In a few instances, the strong demand for holiday events has prolonged the season of festivities. Leo Fonseca, chief operating officer of Kings Dining and Entertainment, said “parties were organically pushed earlier to November or later to January” because December dates booked up quickly. Those who could reserve a spot are bowling and playing pool, but also opting for the extras: ice carvings, magicians, live music, or specialty drinks with smoke bubbles.
“You can throw a great party without all of it, but companies are springing for it,” Fonseca added. “They’re not balking at the price.”
Then there are a few parties that it’s fair to proclaim truly extravagant.

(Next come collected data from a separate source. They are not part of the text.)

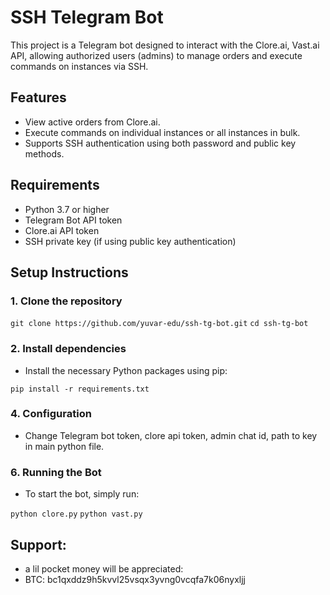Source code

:# SSH Telegram Bot

This project is a Telegram bot designed to interact with the Clore.ai, Vast.ai API, allowing authorized users (admins) to manage orders and execute commands on instances via SSH.

## Features

- View active orders from Clore.ai.
- Execute commands on individual instances or all instances in bulk.
- Supports SSH authentication using both password and public key methods.

## Requirements

- Python 3.7 or higher
- Telegram Bot API token
- Clore.ai API token
- SSH private key (if using public key authentication)

## Setup Instructions

### 1. Clone the repository

` git clone https://github.com/yuvar-edu/ssh-tg-bot.git `
` cd ssh-tg-bot `

### 2. Install dependencies
 - Install the necessary Python packages using pip:

 ` pip install -r requirements.txt `

 ### 4. Configuration

 - Change Telegram bot token, clore api token, admin chat id, path to key in main python file.

 ### 6. Running the Bot
 - To start the bot, simply run:

` python clore.py `
` python vast.py `

## Support:

 - a lil pocket money will be appreciated:
 - BTC: bc1qxddz9h5kvvl25vsqx3yvng0vcqfa7k06nyxljj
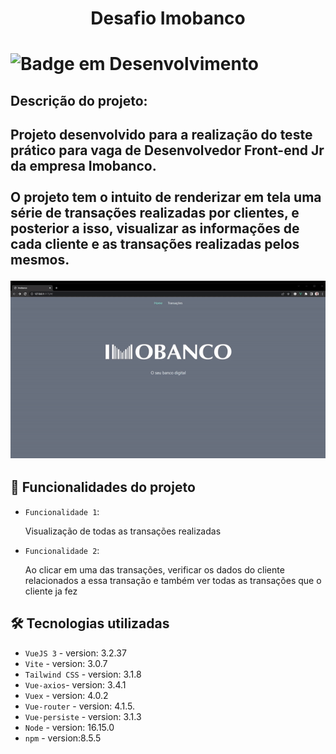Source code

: <h1 align="center"> Desafio Imobanco <h1>

![Badge em Desenvolvimento](http://img.shields.io/static/v1?label=STATUS&message=EM%20DESENVOLVIMENTO&color=GREEN&style=for-the-badge)


<h2>Descrição do projeto:<h2>
<p>Projeto desenvolvido para a realização do teste prático para vaga de Desenvolvedor Front-end Jr da empresa Imobanco.<br><br>
O projeto tem o intuito de renderizar em tela uma série de transações realizadas por clientes, e posterior a isso, visualizar as informações de cada cliente e as transações realizadas pelos mesmos.</p>

<p align="center">
 <img src="./src/assets/apresentacao.gif">
</p>


## :hammer: Funcionalidades do projeto

- `Funcionalidade 1`: 
    <p>Visualização de todas as transações realizadas <p>

- `Funcionalidade 2`: 
    <p>Ao clicar em uma das transações, verificar os dados do cliente relacionados a essa transação e também ver todas as transações que o cliente ja fez<p>


## 🛠️ Tecnologias utilizadas

- `VueJS 3` - version: 3.2.37
- `Vite` - version: 3.0.7
- `Tailwind CSS` - version: 3.1.8
- `Vue-axios`- version: 3.4.1
- `Vuex` - version: 4.0.2
- `Vue-router` - version: 4.1.5.
- `Vue-persiste` - version: 3.1.3
- `Node` - version: 16.15.0
- `npm` - version:8.5.5
               
          
          
	
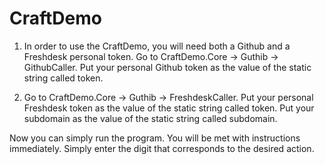 # CraftDemo

1) In order to use the CraftDemo, you will need both a Github and a Freshdesk personal token.
Go to CraftDemo.Core -> Guthib -> GithubCaller. Put your personal Github token as the value of the static string called token.

2) Go to CraftDemo.Core -> Guthib -> FreshdeskCaller. Put your personal Freshdesk token as the value of the static string called token. Put your subdomain as the value of the static string called subdomain.

Now you can simply run the program. You will be met with instructions immediately. Simply enter the digit that corresponds to the desired action.
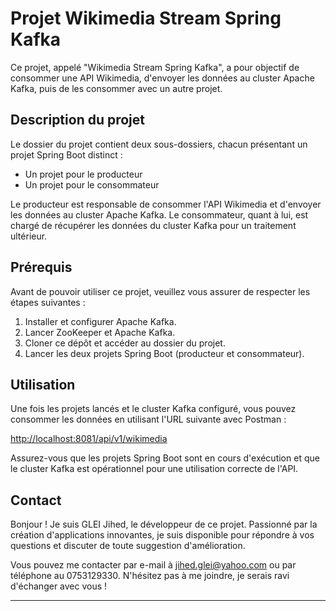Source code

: # Projet Wikimedia Stream Spring Kafka

Ce projet, appelé "Wikimedia Stream Spring Kafka", a pour objectif de consommer une API Wikimedia, d'envoyer les données au cluster Apache Kafka, puis de les consommer avec un autre projet.

## Description du projet

Le dossier du projet contient deux sous-dossiers, chacun présentant un projet Spring Boot distinct :
- Un projet pour le producteur
- Un projet pour le consommateur

Le producteur est responsable de consommer l'API Wikimedia et d'envoyer les données au cluster Apache Kafka. Le consommateur, quant à lui, est chargé de récupérer les données du cluster Kafka pour un traitement ultérieur.

## Prérequis

Avant de pouvoir utiliser ce projet, veuillez vous assurer de respecter les étapes suivantes :

1. Installer et configurer Apache Kafka.
2. Lancer ZooKeeper et Apache Kafka.
3. Cloner ce dépôt et accéder au dossier du projet.
4. Lancer les deux projets Spring Boot (producteur et consommateur).

## Utilisation

Une fois les projets lancés et le cluster Kafka configuré, vous pouvez consommer les données en utilisant l'URL suivante avec Postman :

[http://localhost:8081/api/v1/wikimedia](http://localhost:8081/api/v1/wikimedia)

Assurez-vous que les projets Spring Boot sont en cours d'exécution et que le cluster Kafka est opérationnel pour une utilisation correcte de l'API.

## Contact

Bonjour ! Je suis GLEI Jihed, le développeur de ce projet. Passionné par la création d'applications innovantes, je suis disponible pour répondre à vos questions et discuter de toute suggestion d'amélioration.

Vous pouvez me contacter par e-mail à jihed.glei@yahoo.com ou par téléphone au 0753129330. N'hésitez pas à me joindre, je serais ravi d'échanger avec vous !

---
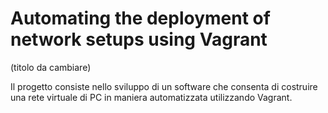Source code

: # Automating the deployment of network setups using Vagrant
(titolo da cambiare)

Il progetto consiste nello sviluppo di un software che consenta di costruire una rete virtuale di PC in maniera automatizzata utilizzando Vagrant.

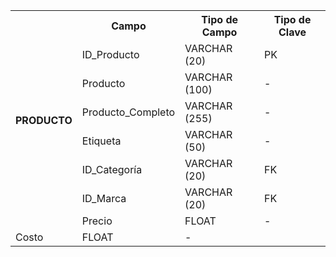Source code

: <table>
  <tr>
    <th rowspan="8">PRODUCTO</th>
    <th>Campo</th>
    <th>Tipo de Campo</th>
    <th>Tipo de Clave</th>
  </tr>
  <tr>
    <td>ID_Producto</td>
    <td>VARCHAR (20)</td>
    <td>PK</td>
  </tr>
  <tr>
    <td>Producto</td>
    <td>VARCHAR (100)</td>
    <td>-</td>
  </tr>
  <tr>
    <td>Producto_Completo</td>
    <td>VARCHAR (255)</td>
    <td>-</td>
  </tr>
  <tr>
    <td>Etiqueta</td>
    <td>VARCHAR (50)</td>
    <td>-</td>
  </tr>
  <tr>
    <td>ID_Categoría</td>
    <td>VARCHAR (20)</td>
    <td>FK</td>
  </tr>
  <tr>
    <td>ID_Marca</td>
    <td>VARCHAR (20)</td>
    <td>FK</td>
  </tr>
  <tr>
    <td>Precio</td>
    <td>FLOAT</td>
    <td>-</td>
  </tr>
  <tr>
    <td>Costo</td>
    <td>FLOAT</td>
    <td>-</td>
  </tr>
</table>
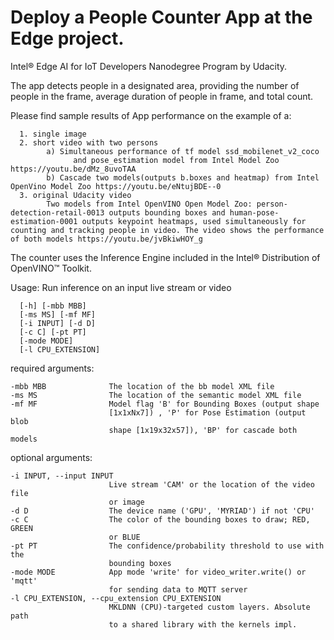 # Deploy a People Counter App at the Edge project.

Intel® Edge AI for IoT Developers Nanodegree Program by Udacity.

The app detects people in a designated area, providing the number of people in the frame, 
average duration of people in frame, and total count.

Please find sample results of App performance on the example of a:

      1. single image 
      2. short video with two persons
            a) Simultaneous performance of tf model ssd_mobilenet_v2_coco 
                  and pose_estimation model from Intel Model Zoo https://youtu.be/dMz_8uvoTAA 
            b) Cascade two models(outputs b.boxes and heatmap) from Intel OpenVino Model Zoo https://youtu.be/eNtujBDE--0
      3. original Udacity video
            Two models from Intel OpenVINO Open Model Zoo: person-detection-retail-0013 outputs bounding boxes and human-pose-estimation-0001 outputs keypoint heatmaps, used simultaneously for counting and tracking people in video. The video shows the performance of both models https://youtu.be/jvBkiwHOY_g
            
            
The counter uses the Inference Engine included in the Intel® Distribution of OpenVINO™ Toolkit.


Usage: Run inference on an input live stream or video 

      [-h] [-mbb MBB]
      [-ms MS] [-mf MF]
      [-i INPUT] [-d D]
      [-c C] [-pt PT]
      [-mode MODE]
      [-l CPU_EXTENSION]

   required arguments:
  
    -mbb MBB              The location of the bb model XML file
    -ms MS                The location of the semantic model XML file
    -mf MF                Model flag 'B' for Bounding Boxes (output shape
                          [1x1xNx7]) , 'P' for Pose Estimation (output blob
                          shape [1x19x32x57]), 'BP' for cascade both models

  optional arguments:
  
    -i INPUT, --input INPUT
                          Live stream 'CAM' or the location of the video file
                          or image
    -d D                  The device name ('GPU', 'MYRIAD') if not 'CPU'
    -c C                  The color of the bounding boxes to draw; RED, GREEN
                          or BLUE
    -pt PT                The confidence/probability threshold to use with the
                          bounding boxes
    -mode MODE            App mode 'write' for video_writer.write() or 'mqtt'
                          for sending data to MQTT server
    -l CPU_EXTENSION, --cpu_extension CPU_EXTENSION
                          MKLDNN (CPU)-targeted custom layers. Absolute path
                          to a shared library with the kernels impl.
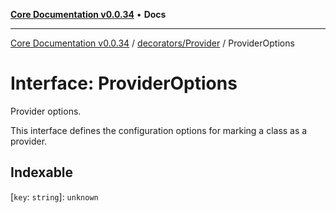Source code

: [**Core Documentation v0.0.34**](../../../README.md) • **Docs**

***

[Core Documentation v0.0.34](../../../modules.md) / [decorators/Provider](../README.md) / ProviderOptions

# Interface: ProviderOptions

Provider options.

This interface defines the configuration options for marking a class as a provider.

## Indexable

 \[`key`: `string`\]: `unknown`
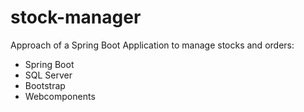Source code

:# stock-manager
Approach of a Spring Boot Application to manage stocks and orders:

- Spring Boot
- SQL Server
- Bootstrap
- Webcomponents
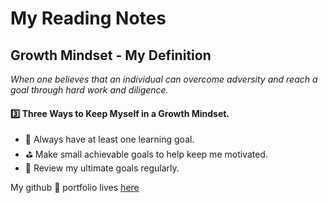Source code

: # My Reading Notes

## Growth Mindset - My Definition

*When one believes that an individual can overcome adversity and reach a goal through hard work and diligence.*

#### 3️⃣ Three Ways to Keep Myself in a Growth Mindset.
* 🥅 Always have at least one learning goal.
* ⛳ Make small achievable goals to help keep me motivated.
* 📙 Review my ultimate goals regularly.

My github 📁 portfolio lives [here](https://github.com/DrOrtizBrewster)
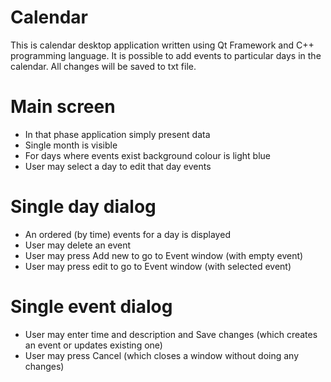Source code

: # Calendar

This is calendar desktop application written using Qt Framework and C++ programming language. It is possible to add events to particular days in the calendar. All changes will be saved to txt file.


# Main screen 

- In that phase application simply present data
- Single month is visible
- For days where events exist background colour is light blue
- User may select a day to edit that day events

# Single day dialog 

- An ordered (by time) events for a day is displayed
- User may delete an event
- User may press Add new to go to Event window (with empty event)
- User may press edit to go to Event window (with selected event)

# Single event dialog 
- User may enter time and description and Save changes (which creates an event or updates existing one)
- User may press Cancel (which closes a window without doing any changes)
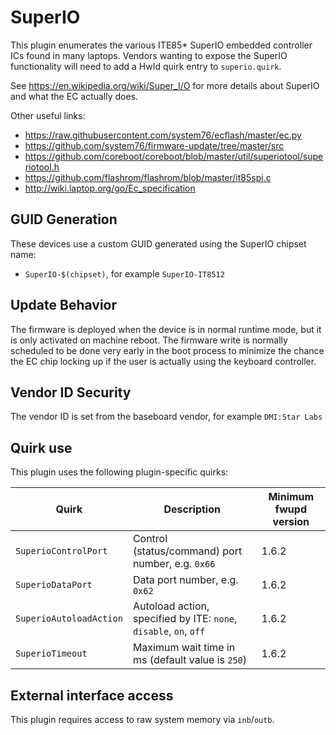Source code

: SuperIO
=======

This plugin enumerates the various ITE85* SuperIO embedded controller ICs found
in many laptops. Vendors wanting to expose the SuperIO functionality will need
to add a HwId quirk entry to `superio.quirk`.

See https://en.wikipedia.org/wiki/Super_I/O for more details about SuperIO
and what the EC actually does.

Other useful links:

* https://raw.githubusercontent.com/system76/ecflash/master/ec.py
* https://github.com/system76/firmware-update/tree/master/src
* https://github.com/coreboot/coreboot/blob/master/util/superiotool/superiotool.h
* https://github.com/flashrom/flashrom/blob/master/it85spi.c
* http://wiki.laptop.org/go/Ec_specification

GUID Generation
---------------

These devices use a custom GUID generated using the SuperIO chipset name:

 * `SuperIO-$(chipset)`, for example `SuperIO-IT8512`

Update Behavior
---------------

The firmware is deployed when the device is in normal runtime mode, but it is
only activated on machine reboot. The firmware write is normally scheduled to be
done very early in the boot process to minimize the chance the EC chip locking
up if the user is actually using the keyboard controller.

Vendor ID Security
------------------

The vendor ID is set from the baseboard vendor, for example `DMI:Star Labs`

Quirk use
---------

This plugin uses the following plugin-specific quirks:

| Quirk                   | Description                                                       | Minimum fwupd version |
|-------------------------|-------------------------------------------------------------------|-----------------------|
| `SuperioControlPort`    | Control (status/command) port number, e.g. `0x66`                 | 1.6.2                 |
| `SuperioDataPort`       | Data port number, e.g. `0x62`                                     | 1.6.2                 |
| `SuperioAutoloadAction` | Autoload action, specified by ITE: `none`, `disable`, `on`, `off` | 1.6.2                 |
| `SuperioTimeout`        | Maximum wait time in ms (default value is `250`)                  | 1.6.2                 |

External interface access
-------------------------
This plugin requires access to raw system memory via `inb`/`outb`.

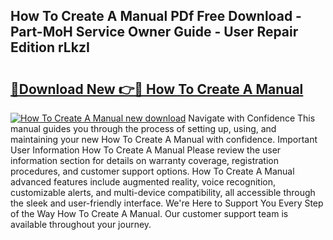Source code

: ## How To Create A Manual PDf Free Download - Part-MoH Service Owner Guide - User Repair Edition rLkzI

# <h2><a href="http://bc16947.oget.top/?id=How+To+Create+A+Manual">🔗Download New 👉🔴 How To Create A Manual</a></h2>

[![How To Create A Manual new download](https://i.imgur.com/5g1atiW.png)](http://bc16947.oget.top/?id=How+To+Create+A+Manual)
Navigate with Confidence This manual guides you through the process of setting up, using, and maintaining your new How To Create A Manual with confidence. Important User Information How To Create A Manual Please review the user information section for details on warranty coverage, registration procedures, and customer support options. How To Create A Manual advanced features include augmented reality, voice recognition, customizable alerts, and multi-device compatibility, all accessible through the sleek and user-friendly interface. We're Here to Support You Every Step of the Way How To Create A Manual. Our customer support team is available throughout your journey.
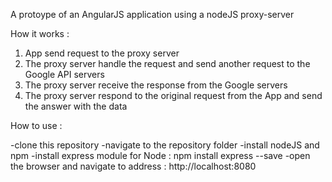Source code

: A protoype of an AngularJS application using a nodeJS proxy-server

How it works :

1. App send request to the proxy server
2. The proxy server handle the request and send another request to the Google API servers
3. The proxy server receive the response from the Google servers
4. The proxy server respond to the original request from the App and send the answer with the data

How to use :

-clone this repository
-navigate to the repository folder
-install nodeJS and npm
-install express module for Node :  npm install express --save
-open the browser and navigate to address : http://localhost:8080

One bash at an undisclosed Boston location — planned by Swank Events owner Kristin Healy — will be a Hollywood-themed spectacle for a tech company. Guests will walk the red carpet surrounded by fake paparazzi before meeting a champagne girl wearing a dress of bubbly flutes. A space attached to a ballroom foyer will transform into a speakeasy jazz lounge with leather furniture and blackjack tables. A realtor working with Stineford at Creative Events is doing something of a “destination holiday party,” whisking roughly 250 employees away for a four-day getaway on Cape Cod. It’ll feature golf and recreational activities, plus an evening gala with professional cigar rollers, a giant money machine, and a playable “Family Feud” replica.
“Almost like a live circus,” Stineford said.
But even those hosting more conventional gatherings are just happy to see them return.
Ryan D. Williams, president of Wakefield’s 128 Plumbing, said his company’s plans this year, far exceed the last couple of holiday seasons. They’ve rented out most of the Night Shift Brewing taproom in Everett so that upwards of 200 guests can wander freely, with cocktails and draft beer.
Last year, Williams added, “people were exhausted” by COVID restrictions and had to test before arrival. “Now we’re here to party.”
Then take Michelle Landers, executive director of the New England chapter of the Urban Land Institute. She brought together dozens of the real estate trade group’s members — developers, architects, and engineers — earlier this month in a private tent at Snowport, an outdoor holiday market in Seaport. It wasn’t a radical change from the pre-pandemic parties, but it was sorely needed.
“There are enough Zoom meetings in this world,” Landers said. “Let’s at least celebrate in-person.”